Par ordonnance de référé du 29 août 2018, une expertise judiciaire a été ordonnée et confiée à Monsieur [O] [Z], lequel a rendu son rapport le 3 janvier 2019.

Par acte d’huissier de justice en date du 21 octobre 2019, Monsieur [G] a assigné Madame [B] [D] devant le tribunal de grande instance de Narbonne aux fins de voir réparer le préjudice subi du fait de ce défaut d’assurance.

Par jugement contradictoire du 28 mai 2020, le tribunal judiciaire de Narbonne a notamment :

– condamné madame [B] [D] à payer à monsieur [L] [G] la somme de 30 500 euros indexée sur l’indice BTO1 du mois de janvier 2019 au titre de son préjudice économique ;

– débouté monsieur [L] [G] de ses demandes de dommages et intérêts au titre du préjudice moral, du préjudice de jouissance et du préjudice financier ;

– débouté monsieur [L] [G] de sa demande de condamnation de madame [B] [D] au titre de l’article 700 du code de procédure civile ;

– condamné madame [B] [D] aux entiers dépens de l’instance, y compris les frais des expertises amiables et judiciaires.

Par déclaration d’appel enregistrée au greffe en date du 28 juillet 2020, madame [B] [D] a régulièrement interjeté appel du jugement susvisé, l’acte d’appel précisant les chefs de jugement critiqués.

Monsieur [L] [G] est décédé le 1er mai 2023 et ses héritiers, madame [J] [A] veuve [G], madame [B] [G] épouse [S] ainsi que messieurs [F] et [V] [G] sont intervenus volontairement à l’instance.

Par ses conclusions enregistrées au greffe en date du 09 octobre 2023, Madame [B] [D] demande à la cour de réformer le jugement rendu le 28 mai 2020 en toutes ses dispositions et notamment, en ce qu’il retient sa faute engageant sa responsabilité civile délictuelle, pour n’avoir pas souscrit, pour le compte de la société dont elle était présidente, une assurance décennale, et de :

– débouter monsieur [L] [G] et ses héritiers de toutes leurs demandes ;

– condamner mesdames [J] et [B] [G], et messieurs [F] et [V] [G], en leur qualité d’héritiers de monsieur [L] [G], aux entiers dépens.

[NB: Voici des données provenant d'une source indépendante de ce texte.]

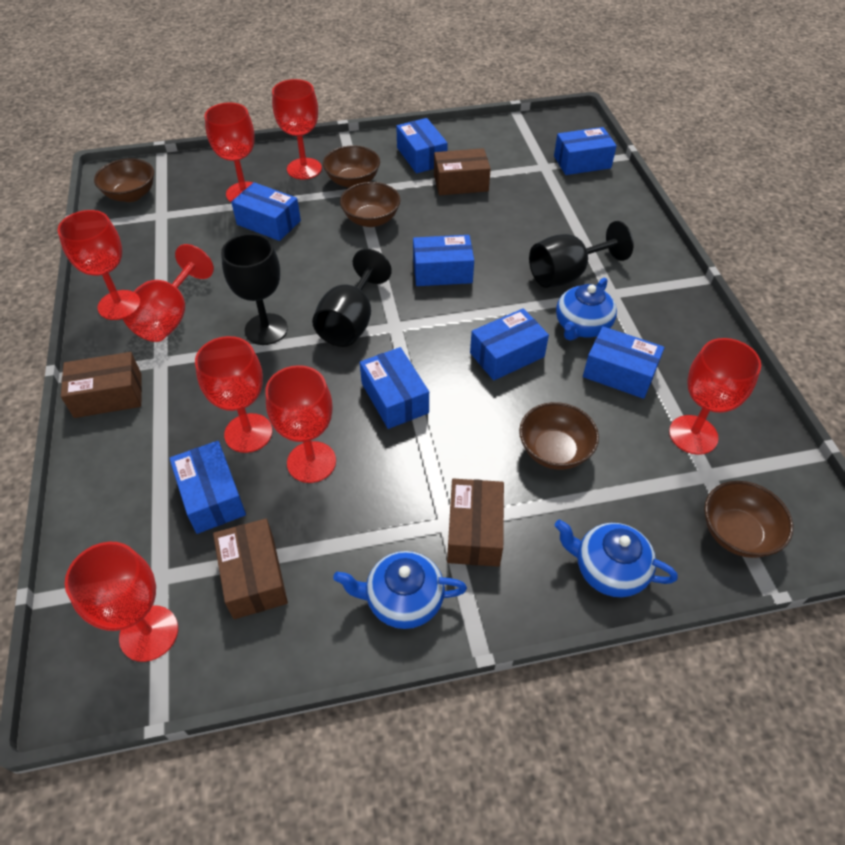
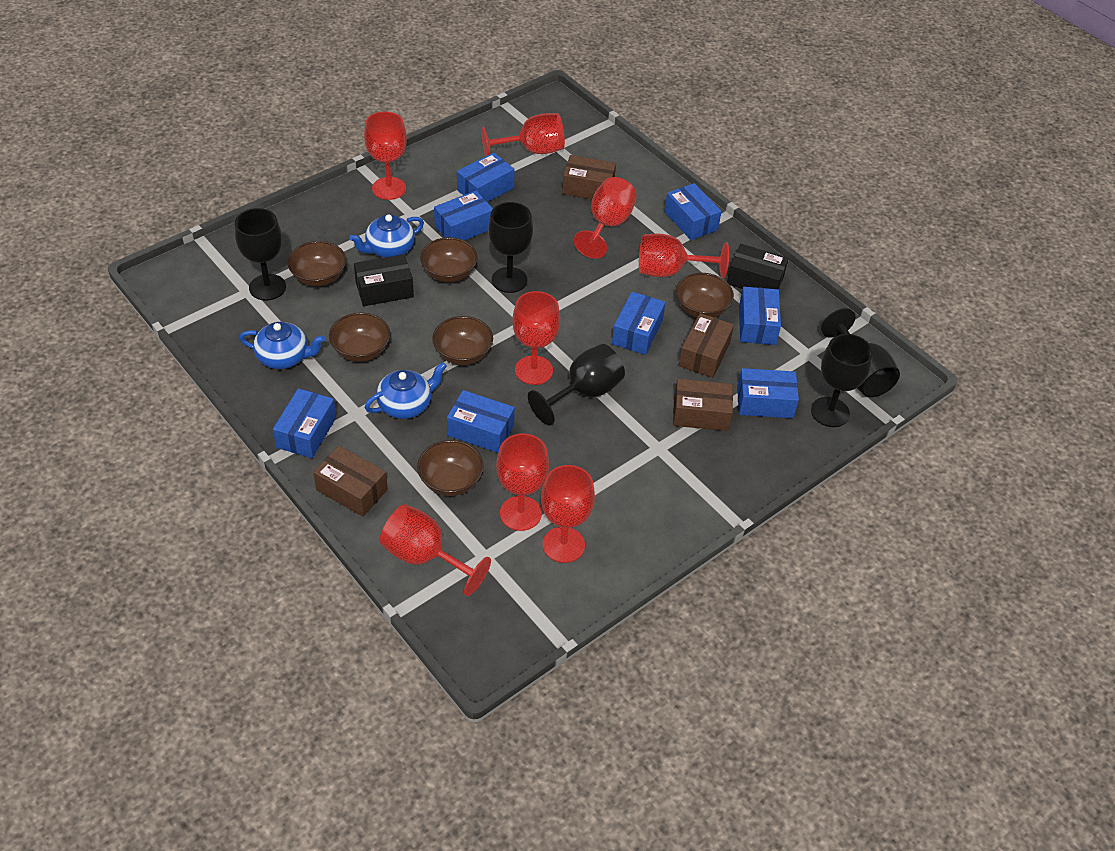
black box: 0 -> 2
black goblet: 3 -> 5
brown bowl: 5 -> 6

Par leurs conclusions enregistrées au greffe en date du 01 décembre 2023, mesdames [J] et [B] [G], et messieurs [F] et [V] [G], en leur qualité d’héritiers de monsieur [L] [G] demandent à la cour de les accueillir en leur intervention volontaire ès qualités d’héritiers de Monsieur [L] [G] décédé le 1er mai 2023, de réformer pour partie le jugement du 28 mai 2020 rendu par le tribunal judiciaire et de :

– condamner Madame [B] [D] à verser aux consorts [G]:

‘ 30 500 euros indexés sur le BT01 du mois de janvier 2019 en indemnisation du préjudice matériel ;

‘ 500 euros par mois à compter du 8 avril 2017, jusqu’au jour du versement de l’indemnité réparant le préjudice matériel augmenté de 6 semaines en indemnisation de son préjudice de jouissance et moral ;

‘ 2 427,15 euros au titre du préjudice financier ;

‘ 3 000 euros sur le fondement de l’article 700 du code de procédure civile en sus de l’indemnité allouée en première instance ;

– condamner madame [B] [D] aux entiers dépens de première instance et d’appel.

La clôture de la procédure a été prononcée par ordonnance du 06 mai 2024.

Pour un plus ample exposé des faits et prétentions des parties, il est expressément fait référence aux conclusions des parties et au jugement déféré.

MOTIFS :

Sur l’intervention volontaire de mesdames [J] et [B] [G] et messieurs [F] et [V] [G]

Monsieur [L] [G] étant décédé et ayant laissé pour lui succéder mesdames [J] et [B] [G] et messieurs [F] et [V] [G], l’intervention volontaire de ces derniers sera accueillie.

Sur la faute de madame [B] [D]

Le tribunal a retenu la faute de madame [D] détachable de ses fonctions de gérant d’une société chargée de la construction d’ouvrages, madame [D] s’étant abstenue intentionnellement de souscrire à une assurance.

L’appelante, défaillante en première instance, fait valoir que sa société était couverte par une assurance de responsabilité décennale, par la compagnie Groupama pour la période du 1er janvier au 31 décembre 2016 puis du 1er janvier au 31 décembre 2017 et ce alors que les travaux ont été commandés le 24 février 2017 et soldés le 8 avril 2017. Elle soutient que les travaux objets du litige sont parfaitement garantis s’agissant de travaux de menuiserie extérieure et travaux accessoires.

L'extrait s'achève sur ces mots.